Faulenzen Liegestuhl am StrandEin kurzer Exkurs in die Personalführung: Nach wie vor ist die Literatur zum Thema Führung voll von Empfehlungen, wie Sie Ihre Leute motivieren können/sollen. Dabei würde es schon reichen, die eigenen Mitarbeiter nicht zu demotivieren. Nur dann entsteht Raum für Selbstmotivation. Im persönlichen Bereich ist es nicht anders. Es gilt die eigenen Demotivationsfaktoren zu identifizieren.

Wichtig für nachhaltige Selbstmotivation ist, herauszufinden was mir wirklich entspricht, was ich wirklich will (vergleiche auch Praxistipp 1 und 2). In der Regel sind wir aber mit Ideen, Wünschen und Anregungen beschäftigt, die von außen kommen oder die sozial erwünscht sind.

Für Vorhaben, die nicht uns selbst – unseren inneren Wünschen entsprechen, ist extrem viel Disziplin nötig. Bei dem was uns entspricht entsteht dagegen Freude an der Beharrlichkeit und zusätzlich stellt sich Leichtigkeit mit ein. Die Freude, von der wir hier sprechen hat nichts mit Euphorie zu tun. Euphorie wird zwar oft als extrem starke Motivation empfunden, ist aber nur von kurzer Dauer. Wir ordnen sie in die Rubrik „Strohfeuer“ ein.

Den Themen Motivation und Selbstmotivation sind zu Recht ganze Abhandlungen und Bücher gewidmet worden, wir beschränken uns an dieser Stelle auf drei kleine Anregungen.

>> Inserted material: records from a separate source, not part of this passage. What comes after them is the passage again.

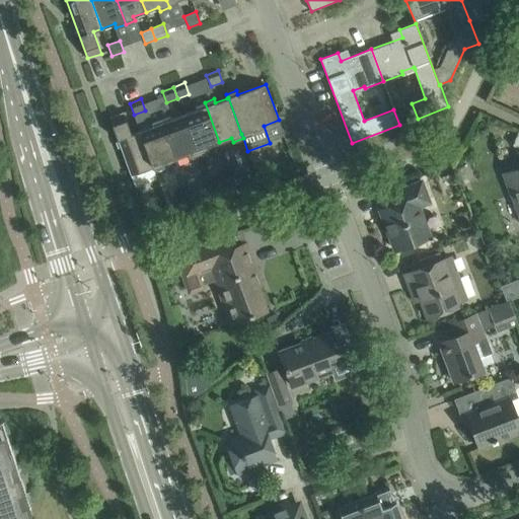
[(207,147),(219,142),(205,102),(195,105),(197,109),(183,115),(199,154),(208,151),(207,147)]
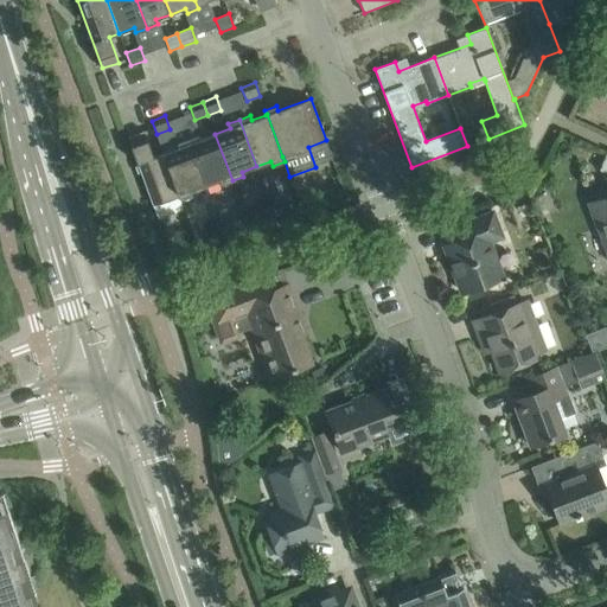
[(170,129),(157,134),(164,153),(165,152),(180,195),(178,196),(180,199),(192,196),(190,191),(205,185),(187,139),(178,142),(172,128),(170,129)]
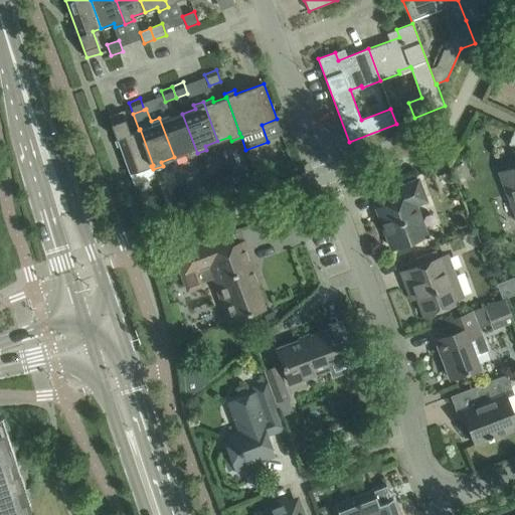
[(153,165),(140,129),(139,130),(130,133),(122,111),(109,116),(129,174),(130,173),(134,185),(156,177),(153,169),(151,166),(153,165)]
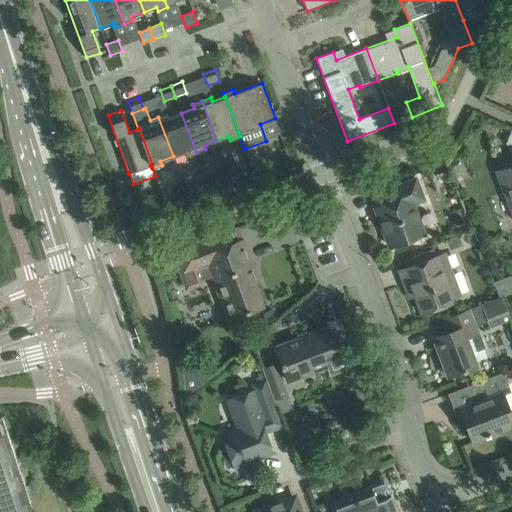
[(186,156),(196,152),(181,113),(169,117),(167,114),(158,117),(173,156),(185,152),(186,156)]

  1. Fundierte Wert(ein)schätzung
    Notieren Sie ein wichtiges Vorhaben oder ein Ziel auf einem Blatt Papier. Formulieren Sie dann ein Negativ-Szenario: Was passiert, wenn ich dieses Ziel nicht erreiche? Welche objektiven und subjektiven Konsequenzen ergeben sich daraus?
    Was bedeutet das Scheitern für mich und mein Wohlbefinden?
    Im nächsten Schritt formulieren Sie das Positiv- Szenario: Antworten Sie auf dieselben, entsprechend positiv umformulierten Fragen. Diese Gegenüberstellung und Polarisierung ist eine echte Kraftquelle.
  2. Negative Selbstgespräche vermeiden
    Unser Unterbewusstsein speichert, was ihm der Verstand vorsetzt, selbst wenn es unsinnige Redensarten sind. Zum Beispiel „ist ja wieder typisch, dass mir das passiert“ oder „Ich komme immer zu spät.“
    Nehmen Sie Anerkennung und Komplimente mit einem einfachen „Danke“ an, statt sich abzuwerten („das war doch nichts Besonderes“, „war doch selbstverständlich“).
  3. Stress- /Demotivationsfaktoren identifizieren
    Stellen Sie sich bildhaft einen Heißluftballon vor oder zeichnen Sie ihn auf ein Blatt Papier. In den Ballon selbst schreiben Sie ihre Antworten auf die Frage: Was zieht mich rauf? In die Ballastsäcke schreiben Sie: Was zieht mich runter? Was belastet mich am meisten?Entwickeln Sie für jeden einzelnen Punkt eine eigene kleine Erfolgsstrategie.

Was hat nun unser innerer Schweinehund mit diesem Thema zu tun? Er meint es nur gut mit uns! Er möchte, dass es uns gutgeht. Jetzt. Er denkt nicht so gern ans Morgen. Aber er ist ein absoluter Profi in kurzfristiger Wunscherfüllung. Er ist ein netter Kerl, dem es nur ein bisschen an Weitblick fehlt. Trotzdem kann er uns wertvolle Dienste erweisen. Er schützt uns zum Beispiel vor Überforderung oder gibt uns den Hinweis, dass wir uns etwas vorgenommen haben, das wir gar nicht wollen. Aber Vorsicht! Der innere Schweinehund ist ein gekonnter Trickser. Nicht jede seiner Aktionen ist eine wertvolle Warnung. Oft versucht er uns Dinge einzureden, die einfach seiner Bequemlichkeit entsprechen. Betrachten Sie ihn nicht generell als Feind, aber bleiben Sie kritisch ihm gegenüber!